Could headwind account for the 100% example? And tailwind

for the 75%?

In other words, your airspeed was not the same as your
ground speed?


I did a quick check at the time and in most cases there
was a light crosswind of 5-8 knots, so I ignored it.
Obviously a few knots at the high end makes a big difference
in energy (10 knots below redline costs 130 feet).
Maybe I'll do a more rigorous analysis.

9B



Wind gradient?

If you have a speed differential of a couple of knots between the 50' low and
the top of the pull up you are effectively getting "free" energy and will get a
higher apogee.
Since the finish line is generally set up downwind the pull up is into slower
moving air relative to the glider - Faster relative to the ground.
Look at it arithmetically - 100kt 50' up into a 15kt wind.
Pull up into headwind of 35kt - you got to slow an extra 20kt relative to the
ground. Pulling up harder allows you to convert the kinetic energy into
potential, (height)while retaining airspeed.

I know the argument that a glider flies and maintains energy relative to the
body of air it is flying in - but this only holds true if you simplify the model
to assume that the airmass is behaving homogeneously.

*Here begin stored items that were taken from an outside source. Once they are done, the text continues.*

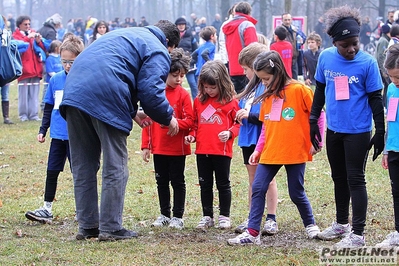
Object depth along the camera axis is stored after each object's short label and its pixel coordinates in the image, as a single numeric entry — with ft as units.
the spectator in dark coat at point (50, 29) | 90.50
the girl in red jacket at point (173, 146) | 32.32
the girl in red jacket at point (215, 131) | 31.95
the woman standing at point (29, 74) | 77.97
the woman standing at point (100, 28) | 79.31
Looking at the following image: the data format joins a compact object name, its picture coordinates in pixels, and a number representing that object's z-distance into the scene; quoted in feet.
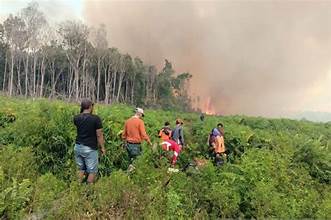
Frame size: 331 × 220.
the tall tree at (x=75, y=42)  234.17
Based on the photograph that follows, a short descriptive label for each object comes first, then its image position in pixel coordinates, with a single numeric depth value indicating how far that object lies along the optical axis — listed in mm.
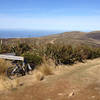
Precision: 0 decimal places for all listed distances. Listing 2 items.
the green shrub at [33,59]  5379
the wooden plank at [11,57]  4654
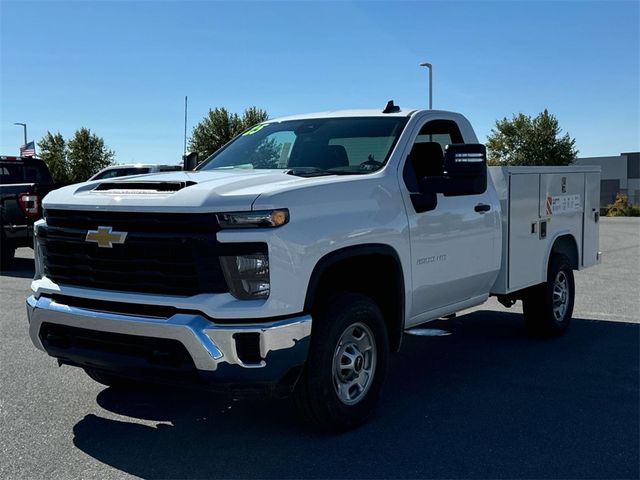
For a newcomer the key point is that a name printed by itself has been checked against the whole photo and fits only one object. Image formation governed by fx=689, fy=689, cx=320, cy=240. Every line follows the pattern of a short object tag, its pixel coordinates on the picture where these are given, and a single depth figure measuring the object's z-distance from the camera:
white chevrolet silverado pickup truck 3.73
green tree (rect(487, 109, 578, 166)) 54.31
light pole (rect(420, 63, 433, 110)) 34.06
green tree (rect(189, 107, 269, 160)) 45.31
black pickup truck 11.84
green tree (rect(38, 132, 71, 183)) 46.81
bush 41.28
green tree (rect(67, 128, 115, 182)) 47.78
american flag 24.89
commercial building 67.69
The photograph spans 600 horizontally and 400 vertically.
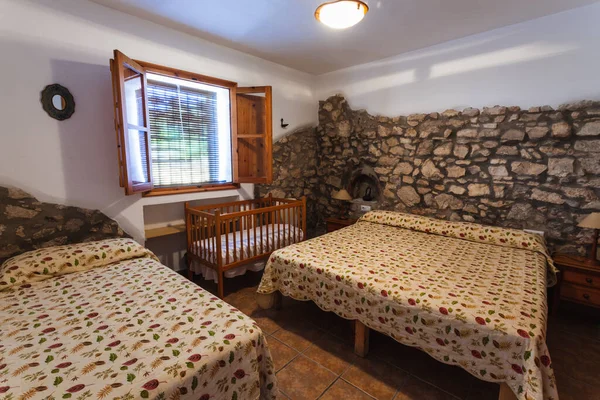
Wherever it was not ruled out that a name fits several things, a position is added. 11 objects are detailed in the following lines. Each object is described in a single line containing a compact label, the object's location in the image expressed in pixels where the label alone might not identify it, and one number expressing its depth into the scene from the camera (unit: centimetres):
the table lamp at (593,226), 219
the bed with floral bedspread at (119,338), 100
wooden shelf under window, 276
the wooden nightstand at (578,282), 219
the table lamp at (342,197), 372
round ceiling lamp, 184
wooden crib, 262
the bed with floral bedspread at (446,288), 130
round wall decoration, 213
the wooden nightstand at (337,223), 371
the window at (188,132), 287
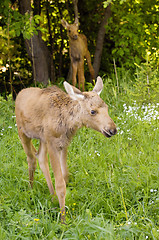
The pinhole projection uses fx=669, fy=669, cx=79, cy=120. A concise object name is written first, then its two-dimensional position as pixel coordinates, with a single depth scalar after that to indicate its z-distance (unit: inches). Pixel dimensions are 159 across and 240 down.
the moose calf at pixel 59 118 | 263.9
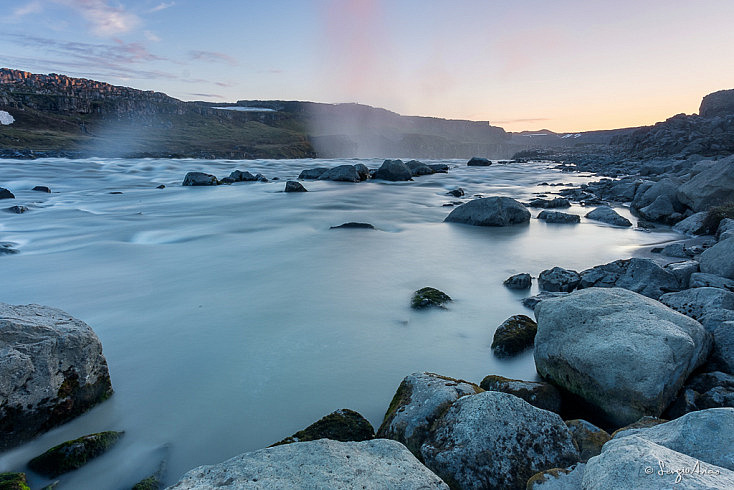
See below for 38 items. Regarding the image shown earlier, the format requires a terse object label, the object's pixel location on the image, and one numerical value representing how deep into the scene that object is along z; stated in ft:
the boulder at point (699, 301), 11.01
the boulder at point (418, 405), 7.39
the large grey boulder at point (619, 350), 8.05
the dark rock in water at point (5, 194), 43.39
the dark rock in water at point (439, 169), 88.98
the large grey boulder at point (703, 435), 5.17
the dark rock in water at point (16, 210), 36.01
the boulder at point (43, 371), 7.68
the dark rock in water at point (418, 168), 79.15
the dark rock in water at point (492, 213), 30.14
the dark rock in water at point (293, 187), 52.24
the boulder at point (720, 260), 14.20
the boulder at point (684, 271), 14.55
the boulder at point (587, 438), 6.73
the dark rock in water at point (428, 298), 14.97
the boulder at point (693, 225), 25.77
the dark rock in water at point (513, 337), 11.59
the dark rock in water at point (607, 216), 30.37
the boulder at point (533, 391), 8.68
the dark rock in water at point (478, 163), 123.31
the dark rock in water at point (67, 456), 7.36
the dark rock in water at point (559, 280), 16.08
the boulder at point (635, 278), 13.98
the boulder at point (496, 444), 6.25
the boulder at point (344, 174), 64.44
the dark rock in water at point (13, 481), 6.37
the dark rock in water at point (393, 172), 67.54
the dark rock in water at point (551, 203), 39.55
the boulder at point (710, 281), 13.12
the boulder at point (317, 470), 5.19
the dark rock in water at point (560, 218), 31.81
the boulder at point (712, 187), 27.61
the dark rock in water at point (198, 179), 59.70
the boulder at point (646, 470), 4.16
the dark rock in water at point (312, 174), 70.23
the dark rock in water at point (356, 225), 30.63
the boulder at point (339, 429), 7.52
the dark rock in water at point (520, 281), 16.94
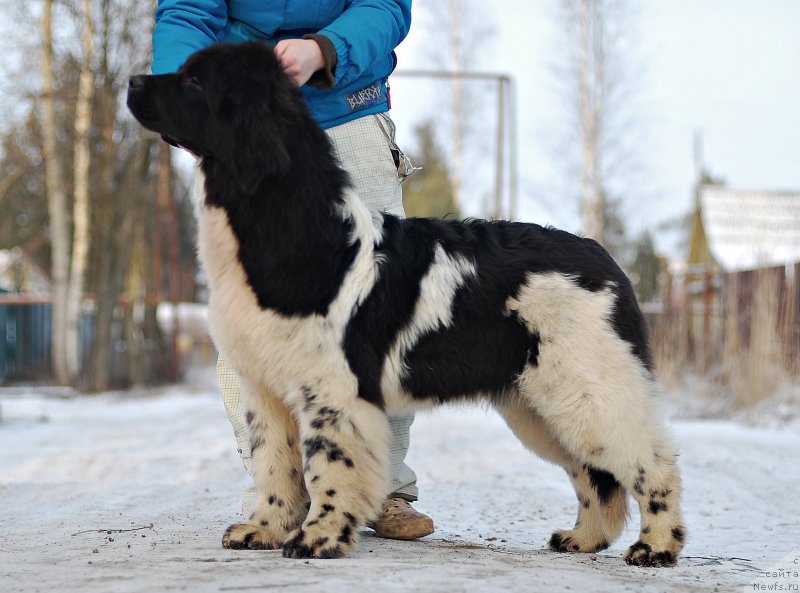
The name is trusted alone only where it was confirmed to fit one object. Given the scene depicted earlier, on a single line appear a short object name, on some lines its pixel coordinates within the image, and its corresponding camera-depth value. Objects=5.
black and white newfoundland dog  3.60
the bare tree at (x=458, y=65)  32.72
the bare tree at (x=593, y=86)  28.84
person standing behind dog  4.02
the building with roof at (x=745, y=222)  25.75
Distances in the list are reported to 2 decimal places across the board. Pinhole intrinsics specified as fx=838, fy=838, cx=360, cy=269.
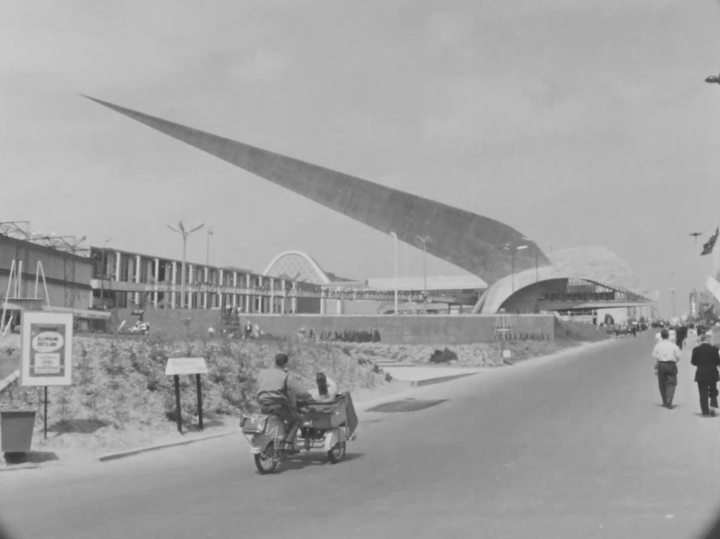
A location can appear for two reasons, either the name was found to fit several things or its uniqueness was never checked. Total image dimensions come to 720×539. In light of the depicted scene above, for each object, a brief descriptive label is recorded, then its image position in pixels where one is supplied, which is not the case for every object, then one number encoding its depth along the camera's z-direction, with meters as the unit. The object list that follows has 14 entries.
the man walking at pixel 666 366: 13.05
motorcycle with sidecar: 7.96
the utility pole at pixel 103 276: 67.88
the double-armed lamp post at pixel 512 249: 70.33
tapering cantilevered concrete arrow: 64.31
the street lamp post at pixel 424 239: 62.52
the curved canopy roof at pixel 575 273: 72.56
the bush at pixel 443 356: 33.16
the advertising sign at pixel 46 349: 9.69
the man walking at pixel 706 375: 12.31
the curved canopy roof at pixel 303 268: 133.75
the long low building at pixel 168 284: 71.75
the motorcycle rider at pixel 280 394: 8.23
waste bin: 8.91
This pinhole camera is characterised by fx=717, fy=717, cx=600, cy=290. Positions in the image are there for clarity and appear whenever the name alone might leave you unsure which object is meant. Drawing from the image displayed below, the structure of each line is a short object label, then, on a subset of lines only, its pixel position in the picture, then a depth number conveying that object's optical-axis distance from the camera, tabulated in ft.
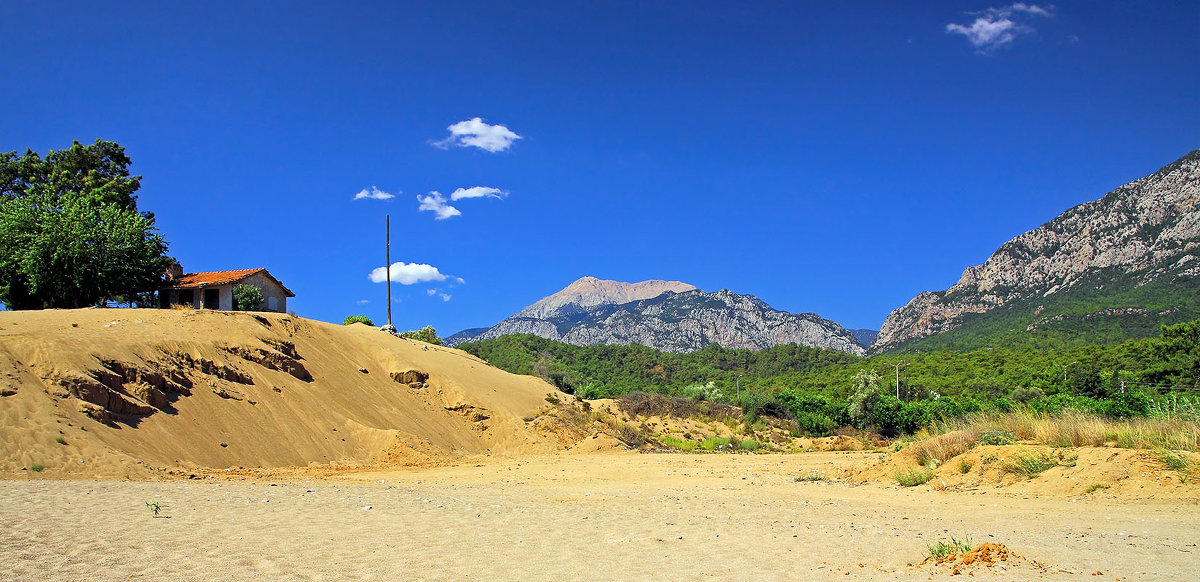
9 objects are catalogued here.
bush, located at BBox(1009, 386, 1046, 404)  144.87
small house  131.64
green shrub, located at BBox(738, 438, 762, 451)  104.32
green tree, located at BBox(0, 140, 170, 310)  112.68
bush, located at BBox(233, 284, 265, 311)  131.13
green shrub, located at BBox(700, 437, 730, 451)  104.27
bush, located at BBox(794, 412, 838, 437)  128.98
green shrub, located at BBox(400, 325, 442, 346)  160.06
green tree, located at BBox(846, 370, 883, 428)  132.05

A rapid transition between
air at different speeds is the technique used by albatrosses etc to soar the
oceans.

The greater the wind speed, and wind gradient the higher you are likely to be
able to pull up. I am not sure but at a guess I would say this would also work
to some degree for coss wind, as the relative wind speed would also tend to
increase (with increased track angle) to maintain ground track.